Libby took a wet washcloth and scrubbed away at her makeup. She had regrets, but she could still face herself in the mirror. They'd given Ridge a better life. Saved a fledgling bird who had been shoved from his nest. And they'd helped Sloan too. They couldn't give her the kind of life they'd given Ridge, but a free college education was nothing to shake your head at. Libby wondered what Sloan thought of them now. She probably hated them, but in time, she might come around.

But according to Ridge, those were all pipe dreams. Caroline couldn't be left alone. They ran into the same problem when looking for a college to send Sloan to. "She won't go anywhere too far from her mama," Doreen had told Libby. So, LeTourneau it was.

Sloan did eventually break free from Caroline, but now, she was back. It made Libby think of Ridge and the terrible case of mono he caught as a child. The symptoms subsided, but the virus was there to stay. It had found a host forever and could resurface whenever it wanted. Caroline, too, was a virus.

Libby reached into her cold cream and slathered it on her dry and wrinkled skin. When had they all become so old? But wrinkles and gray hair didn't much matter. She and Vince still had their health, and they had each other. They had the money for a good lawyer if they needed it, but she was still optimistic that nothing would come back on them.

"And if it does?" Vince had asked when Ridge took off in their RV, Mallowater bound.

"Then it was still worth it," she'd said. Vince had nodded, putting his arm around her and waving goodbye to their son.

It was worth it because they both understood what it meant to be an actual parent. An actual parent didn't sacrifice their children; they sacrificed for their children. How had Caroline let her son go so easily?

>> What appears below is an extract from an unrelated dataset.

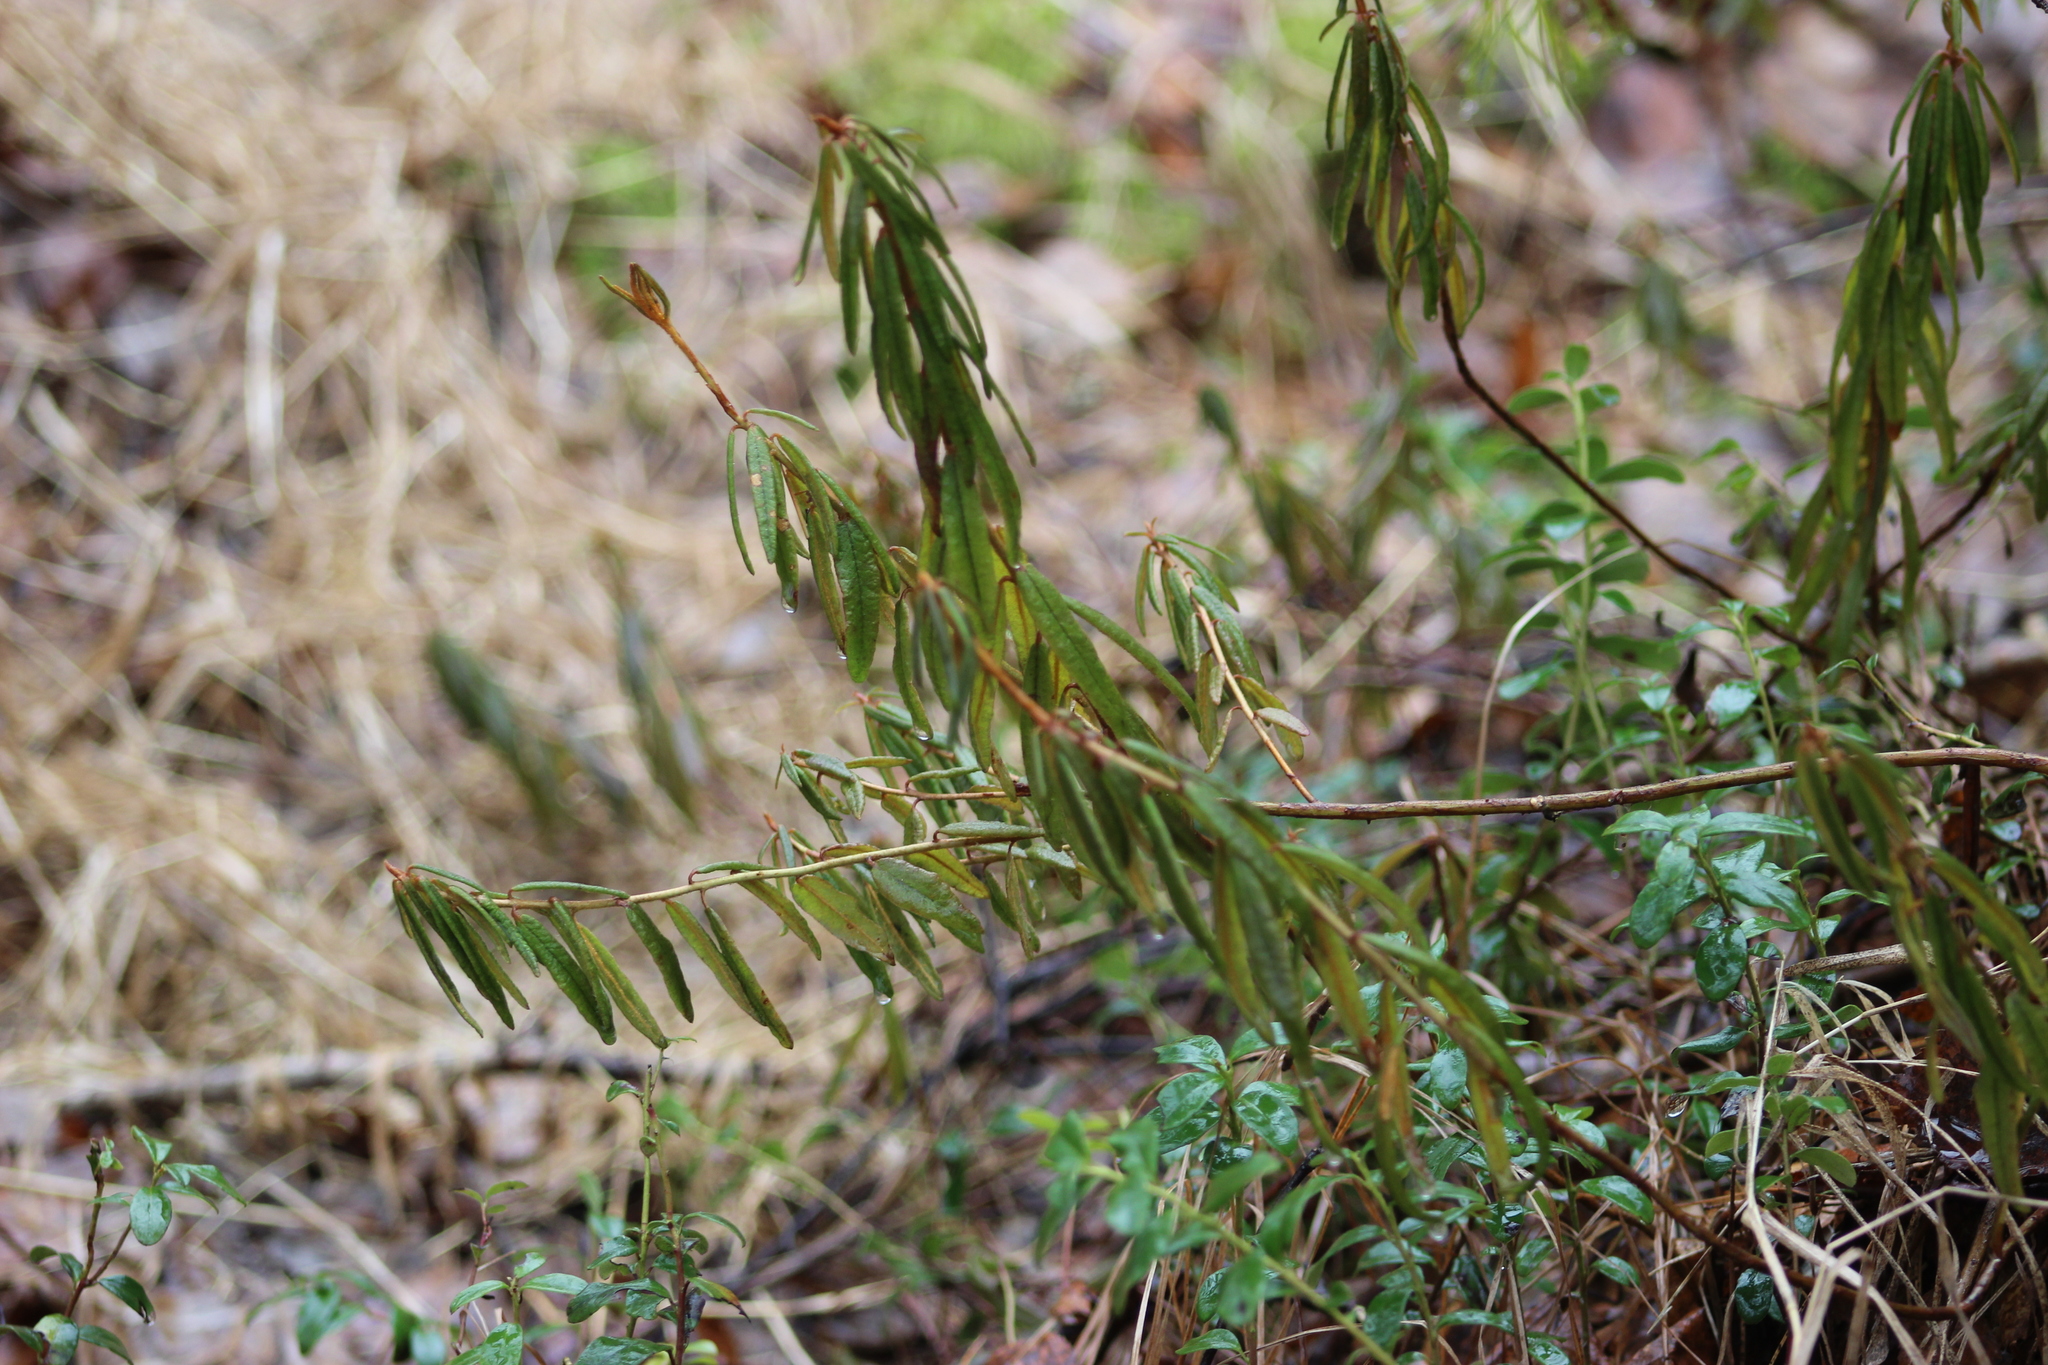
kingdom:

Libby couldn't imagine it. She had always been a worrier by nature; motherhood only amplified it. And there was always something to worry about with children. She'd read you should always close your child's bedroom door because a closed door would likely save their life if there was a fire elsewhere in the house. But if she closed the door, how would she hear if someone climbed into his window and stole him? The past twenty years had been riddled with panic-inducing games of "Would You Rather." Libby assumed they'd go away as Ridge got older, but their phone call tonight proved otherwise. That familiar crippling fear had once again risen up inside the pit of her belly, but so had that same old mama-bear instinct.

Ridge was a grown man; he could take care of himself now. He had done what he needed to do, and it was over. He would be safe in his bed across the hall in a few more days.

Libby turned the bathroom light off and walked back to the living room, hoping Vince would wake up if she made enough noise. She wanted to tell him what had happened with Ridge, wanted to talk it out as they always did. But he didn't budge, even when she turned the light on. So, she covered him with a blanket, turned the light off again, and retreated back into her bedroom. She guessed she was on her own tonight when it came to lying in bed awake and worrying.